╭─ THE INPUT

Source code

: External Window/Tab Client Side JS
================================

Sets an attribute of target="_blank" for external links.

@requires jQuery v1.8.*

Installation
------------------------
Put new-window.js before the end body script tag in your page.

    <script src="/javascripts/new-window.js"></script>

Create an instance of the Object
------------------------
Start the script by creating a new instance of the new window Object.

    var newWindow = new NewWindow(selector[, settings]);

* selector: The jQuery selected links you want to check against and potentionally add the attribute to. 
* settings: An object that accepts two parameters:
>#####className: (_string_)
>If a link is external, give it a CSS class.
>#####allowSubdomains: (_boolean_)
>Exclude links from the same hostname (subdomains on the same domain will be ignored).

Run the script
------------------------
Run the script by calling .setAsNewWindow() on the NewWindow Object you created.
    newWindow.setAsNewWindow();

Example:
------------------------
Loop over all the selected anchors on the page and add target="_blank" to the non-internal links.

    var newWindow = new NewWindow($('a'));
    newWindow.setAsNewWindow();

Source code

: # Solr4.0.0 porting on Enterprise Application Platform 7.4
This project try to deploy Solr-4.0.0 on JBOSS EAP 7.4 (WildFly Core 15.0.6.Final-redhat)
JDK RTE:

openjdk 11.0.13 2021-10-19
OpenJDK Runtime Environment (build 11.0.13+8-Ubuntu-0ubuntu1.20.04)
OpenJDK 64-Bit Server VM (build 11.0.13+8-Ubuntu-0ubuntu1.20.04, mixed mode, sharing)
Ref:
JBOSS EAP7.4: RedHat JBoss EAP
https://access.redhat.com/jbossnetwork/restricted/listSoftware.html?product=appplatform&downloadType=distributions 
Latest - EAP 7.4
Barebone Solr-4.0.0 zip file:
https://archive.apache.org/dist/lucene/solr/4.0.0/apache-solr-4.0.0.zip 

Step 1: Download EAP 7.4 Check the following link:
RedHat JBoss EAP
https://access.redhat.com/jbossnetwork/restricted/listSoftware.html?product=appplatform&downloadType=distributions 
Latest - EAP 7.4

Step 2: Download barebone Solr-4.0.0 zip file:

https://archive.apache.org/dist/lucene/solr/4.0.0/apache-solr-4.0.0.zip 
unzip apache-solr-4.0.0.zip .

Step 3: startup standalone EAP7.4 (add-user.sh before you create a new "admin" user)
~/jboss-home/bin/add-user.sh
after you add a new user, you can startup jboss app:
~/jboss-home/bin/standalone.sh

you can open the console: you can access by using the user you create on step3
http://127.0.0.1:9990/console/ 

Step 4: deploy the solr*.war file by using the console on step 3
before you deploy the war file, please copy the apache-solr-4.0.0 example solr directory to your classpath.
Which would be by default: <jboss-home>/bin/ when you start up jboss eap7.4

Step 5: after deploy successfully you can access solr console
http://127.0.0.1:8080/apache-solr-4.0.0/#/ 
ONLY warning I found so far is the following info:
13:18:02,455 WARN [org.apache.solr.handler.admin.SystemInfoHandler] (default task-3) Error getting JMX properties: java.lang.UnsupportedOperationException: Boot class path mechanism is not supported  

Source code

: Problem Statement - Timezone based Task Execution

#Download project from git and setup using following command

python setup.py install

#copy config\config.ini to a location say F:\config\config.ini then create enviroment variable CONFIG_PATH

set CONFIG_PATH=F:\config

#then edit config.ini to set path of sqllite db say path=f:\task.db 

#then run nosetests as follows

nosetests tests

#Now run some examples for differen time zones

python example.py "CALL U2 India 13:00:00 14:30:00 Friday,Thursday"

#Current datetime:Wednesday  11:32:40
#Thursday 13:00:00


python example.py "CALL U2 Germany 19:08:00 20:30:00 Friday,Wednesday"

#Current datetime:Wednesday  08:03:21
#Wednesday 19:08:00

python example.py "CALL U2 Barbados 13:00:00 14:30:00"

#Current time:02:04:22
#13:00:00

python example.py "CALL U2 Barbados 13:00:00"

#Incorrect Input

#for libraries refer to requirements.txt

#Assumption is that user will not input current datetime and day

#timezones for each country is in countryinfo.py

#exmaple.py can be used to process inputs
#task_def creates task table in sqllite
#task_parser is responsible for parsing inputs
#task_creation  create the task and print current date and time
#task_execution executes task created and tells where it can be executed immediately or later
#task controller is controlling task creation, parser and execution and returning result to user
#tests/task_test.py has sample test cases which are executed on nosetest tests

╰─

AIM OF THE EXERCISE
Rewrite all the entries above, replacing "jQuery" with "Zepto" wherever it occurs and leaving every other part unchanged.

RESULT OF THIS TASK
Source code

: External Window/Tab Client Side JS
================================

Sets an attribute of target="_blank" for external links.

@requires Zepto v1.8.*

Installation
------------------------
Put new-window.js before the end body script tag in your page.

    <script src="/javascripts/new-window.js"></script>

Create an instance of the Object
------------------------
Start the script by creating a new instance of the new window Object.

    var newWindow = new NewWindow(selector[, settings]);

* selector: The Zepto selected links you want to check against and potentionally add the attribute to. 
* settings: An object that accepts two parameters:
>#####className: (_string_)
>If a link is external, give it a CSS class.
>#####allowSubdomains: (_boolean_)
>Exclude links from the same hostname (subdomains on the same domain will be ignored).

Run the script
------------------------
Run the script by calling .setAsNewWindow() on the NewWindow Object you created.
    newWindow.setAsNewWindow();

Example:
------------------------
Loop over all the selected anchors on the page and add target="_blank" to the non-internal links.

    var newWindow = new NewWindow($('a'));
    newWindow.setAsNewWindow();

Source code

: # Solr4.0.0 porting on Enterprise Application Platform 7.4
This project try to deploy Solr-4.0.0 on JBOSS EAP 7.4 (WildFly Core 15.0.6.Final-redhat)
JDK RTE:

openjdk 11.0.13 2021-10-19
OpenJDK Runtime Environment (build 11.0.13+8-Ubuntu-0ubuntu1.20.04)
OpenJDK 64-Bit Server VM (build 11.0.13+8-Ubuntu-0ubuntu1.20.04, mixed mode, sharing)
Ref:
JBOSS EAP7.4: RedHat JBoss EAP
https://access.redhat.com/jbossnetwork/restricted/listSoftware.html?product=appplatform&downloadType=distributions 
Latest - EAP 7.4
Barebone Solr-4.0.0 zip file:
https://archive.apache.org/dist/lucene/solr/4.0.0/apache-solr-4.0.0.zip 

Step 1: Download EAP 7.4 Check the following link:
RedHat JBoss EAP
https://access.redhat.com/jbossnetwork/restricted/listSoftware.html?product=appplatform&downloadType=distributions 
Latest - EAP 7.4

Step 2: Download barebone Solr-4.0.0 zip file:

https://archive.apache.org/dist/lucene/solr/4.0.0/apache-solr-4.0.0.zip 
unzip apache-solr-4.0.0.zip .

Step 3: startup standalone EAP7.4 (add-user.sh before you create a new "admin" user)
~/jboss-home/bin/add-user.sh
after you add a new user, you can startup jboss app:
~/jboss-home/bin/standalone.sh

you can open the console: you can access by using the user you create on step3
http://127.0.0.1:9990/console/ 

Step 4: deploy the solr*.war file by using the console on step 3
before you deploy the war file, please copy the apache-solr-4.0.0 example solr directory to your classpath.
Which would be by default: <jboss-home>/bin/ when you start up jboss eap7.4

Step 5: after deploy successfully you can access solr console
http://127.0.0.1:8080/apache-solr-4.0.0/#/ 
ONLY warning I found so far is the following info:
13:18:02,455 WARN [org.apache.solr.handler.admin.SystemInfoHandler] (default task-3) Error getting JMX properties: java.lang.UnsupportedOperationException: Boot class path mechanism is not supported  

Source code

: Problem Statement - Timezone based Task Execution

#Download project from git and setup using following command

python setup.py install

#copy config\config.ini to a location say F:\config\config.ini then create enviroment variable CONFIG_PATH

set CONFIG_PATH=F:\config

#then edit config.ini to set path of sqllite db say path=f:\task.db 

#then run nosetests as follows

nosetests tests

#Now run some examples for differen time zones

python example.py "CALL U2 India 13:00:00 14:30:00 Friday,Thursday"

#Current datetime:Wednesday  11:32:40
#Thursday 13:00:00


python example.py "CALL U2 Germany 19:08:00 20:30:00 Friday,Wednesday"

#Current datetime:Wednesday  08:03:21
#Wednesday 19:08:00

python example.py "CALL U2 Barbados 13:00:00 14:30:00"

#Current time:02:04:22
#13:00:00

python example.py "CALL U2 Barbados 13:00:00"

#Incorrect Input

#for libraries refer to requirements.txt

#Assumption is that user will not input current datetime and day

#timezones for each country is in countryinfo.py

#exmaple.py can be used to process inputs
#task_def creates task table in sqllite
#task_parser is responsible for parsing inputs
#task_creation  create the task and print current date and time
#task_execution executes task created and tells where it can be executed immediately or later
#task controller is controlling task creation, parser and execution and returning result to user
#tests/task_test.py has sample test cases which are executed on nosetest tests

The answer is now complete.